Great Basin's Water Woes
Water is a precious thing in the Great Basin of Utah and Nevada, and the decision by Utah's governor not to endorse a plan to send groundwater from the region to Las Vegas is great news for Great Basin National Park.
For nearly four years Utah and Nevada officials have been trying to negotiate an agreement over management of the Snake Valley groundwater system. The north-south running valley is nearly 120 miles long and over 15 miles wide, bound by the Snake Range and Deep Creek mountains to the west and the Confusion Range to the east.
Its proximity to Great Basin National Park raised fears of how siphoning some of the groundwater would impact the park.
“History warns us of the strong potential for dust bowl conditions created by the water mining project, which is proposed for construction at anguishing public expense. If allowed to move forward, this project could dry up the area and plunder Great Basin National Park, threaten the region’s rural life, and create health issues that would multiply economic and social losses," said Lynn Davis, Nevada program manager for the National Parks Conservation Association. "The BLM already rejected the proposed pipeline extension into Snake Valley as a result of the water agency’s inability to determine impact to wildlife and surrounding communities – enough is enough. Governor Herbert’s decision reinforces sensible decision making. It’s time to scrap the idea of this pipeline all together.”
Added David Nimkin, NPCA's Southwest regional director, "The pipeline stands to negatively and forever impact Great Basin National Park and surrounding communities and ecosystems. Construction of the pipeline, estimated to cost over $15 billion, along with the Governor’s agreement, would have allowed Las Vegas to draw down groundwater from valleys between Delta, Utah and Great Basin National Park."
Zion National Park's Sick Sheep
Sore Mouth Disease (also known as contagious ecthyma) is thought to be responsible for the illness observed among the bighorn sheep population at Zion National Park. Sore Mouth Disease is a virus similar to chicken pox, and like chicken pox is typically self-limiting and usually a mild disease. It is transmittable to people if direct contact with infected sheep occurs. The park is reminding visitors not to approach or touch wildlife.

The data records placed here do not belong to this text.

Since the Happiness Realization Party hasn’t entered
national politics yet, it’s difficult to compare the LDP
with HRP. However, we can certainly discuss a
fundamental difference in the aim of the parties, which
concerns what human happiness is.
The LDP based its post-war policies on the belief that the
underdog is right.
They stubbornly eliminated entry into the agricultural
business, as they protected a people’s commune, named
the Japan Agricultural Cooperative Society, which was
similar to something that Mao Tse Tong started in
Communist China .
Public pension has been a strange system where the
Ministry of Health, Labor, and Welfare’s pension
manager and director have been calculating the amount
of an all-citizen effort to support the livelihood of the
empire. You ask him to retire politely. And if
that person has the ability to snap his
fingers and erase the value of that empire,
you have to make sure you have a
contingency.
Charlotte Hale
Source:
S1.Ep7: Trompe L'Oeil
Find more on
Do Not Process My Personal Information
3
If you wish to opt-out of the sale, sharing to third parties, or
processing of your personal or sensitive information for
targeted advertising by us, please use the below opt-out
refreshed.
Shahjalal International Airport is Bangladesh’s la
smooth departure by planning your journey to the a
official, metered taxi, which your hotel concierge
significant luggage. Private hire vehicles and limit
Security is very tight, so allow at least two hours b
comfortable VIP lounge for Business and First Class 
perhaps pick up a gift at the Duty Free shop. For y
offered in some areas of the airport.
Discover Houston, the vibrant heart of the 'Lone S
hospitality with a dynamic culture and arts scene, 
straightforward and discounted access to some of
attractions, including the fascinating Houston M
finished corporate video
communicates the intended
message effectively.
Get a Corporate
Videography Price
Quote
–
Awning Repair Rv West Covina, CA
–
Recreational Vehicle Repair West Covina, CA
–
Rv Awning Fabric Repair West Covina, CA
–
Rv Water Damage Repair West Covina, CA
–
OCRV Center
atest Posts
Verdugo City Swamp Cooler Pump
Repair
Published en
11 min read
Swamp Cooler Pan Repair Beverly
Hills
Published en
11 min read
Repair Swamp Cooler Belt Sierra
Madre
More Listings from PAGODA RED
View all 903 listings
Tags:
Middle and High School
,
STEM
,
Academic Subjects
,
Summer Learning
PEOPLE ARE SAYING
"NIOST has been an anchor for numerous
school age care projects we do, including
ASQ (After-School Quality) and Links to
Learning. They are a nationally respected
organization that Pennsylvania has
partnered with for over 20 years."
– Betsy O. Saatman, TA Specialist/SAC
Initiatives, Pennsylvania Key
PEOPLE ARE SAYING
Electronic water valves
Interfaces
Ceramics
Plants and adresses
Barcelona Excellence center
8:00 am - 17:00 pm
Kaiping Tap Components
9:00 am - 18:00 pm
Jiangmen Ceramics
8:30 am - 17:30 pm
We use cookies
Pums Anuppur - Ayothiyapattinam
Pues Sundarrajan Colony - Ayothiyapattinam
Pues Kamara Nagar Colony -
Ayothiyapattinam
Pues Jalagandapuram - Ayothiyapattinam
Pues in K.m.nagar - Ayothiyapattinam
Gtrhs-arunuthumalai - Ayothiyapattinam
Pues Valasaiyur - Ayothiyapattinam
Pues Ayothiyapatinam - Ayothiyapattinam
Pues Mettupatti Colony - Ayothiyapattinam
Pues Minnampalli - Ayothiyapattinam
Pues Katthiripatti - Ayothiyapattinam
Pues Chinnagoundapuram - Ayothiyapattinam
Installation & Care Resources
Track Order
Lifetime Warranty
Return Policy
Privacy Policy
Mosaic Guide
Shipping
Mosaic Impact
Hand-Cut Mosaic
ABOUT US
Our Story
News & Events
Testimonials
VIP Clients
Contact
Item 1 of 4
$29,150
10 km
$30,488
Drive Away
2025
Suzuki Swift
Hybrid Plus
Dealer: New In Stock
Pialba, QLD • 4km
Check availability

Sore Mouth Disease is common throughout the world in wild and domestic sheep and goats. Spread from ewes to lambs, it can manifest itself in sores around the mouths of lambs and cause mastitis of the ewes’ teats. Lesions typically disappear in 2-4 weeks. It has the greatest effect on lambs, which because of sore mouths, refuse to suckle. Though rarely fatal, park biologists expect to see some mortality. Since the incubation period is 1-2 weeks, visitors could possibly see sick animals for many months as the disease moves through the population.
There is no cure for Sore Mouth Disease in sheep; only supportive treatment can be given. Treatment is not a viable option due to the number of animals involved and the stress sedation puts on sick animals. Sore Mouth Disease is not eradicable but subsequent outbreaks are usually less severe.
Sore Mouth Disease is a zoonotic disease, meaning it can spread from infected sheep to humans. People exposed to the virus, especially those with poor immune systems, can develop sores on their hands after touching the saliva or open sores of infected sheep. In humans, the sores are painful but usually resolve on their own without treatment. To date, there have been no reported human cases.
“People should never be approaching wildlife at Zion National Park, so we do not expect to have any issues with visitors contracting this disease from the bighorn sheep,” said Zion Superintendent Jock Whitworth. “It is hard to watch a disease spread through a population, but we need to let nature take its course.”
If visitors inside the park do see a dead or dying bighorn sheep, please notify the park dispatch at 435-772-3256.
Civil War Conscription Topic Of Talk
This coming Wednesday conscription during the Civil War will be the topic of conversation during the "Major Battles of the Civil War" program at the James A. Garfield National Historic Site and Mentor Public Library in Mentor, Ohio.
The presentation will be held at noon in the James R. Garfield Community Room of the Mentor Public Library, located at 8215 Mentor Avenue in Mentor.
The Union and Confederacy both used conscription to grow their military forces during the Civil War. Joan Kapsch, a guide at the historic site, will discuss how effective draftees were as soldiers and will also examine such famous incidents as the 1863 New York City draft riots.
This program is free of charge, but please make a reservation by calling Mentor Public Library at 440-255-8811. Attendees are invited to bring a lunch to enjoy during the program. Following the April 10 program, the next presentation in this series will be at 12 p.m. on Wednesday, May 8, and will examine the May 1863 battle of Chancellorsville.
St. Louis Voters Raise Taxes For Arch
Voters in St. Louis last week willingly agreed to raise their taxes a bit to invest in the Gateway Arch at Jefferson National Expansion Memorial. Passage of the measure is expected to generate $780 million over two decades, money that will be used to improve parks, trails, and grounds in and around the national memorial.
Some funds also will be used to expand the Arch's museum, according to local media reports.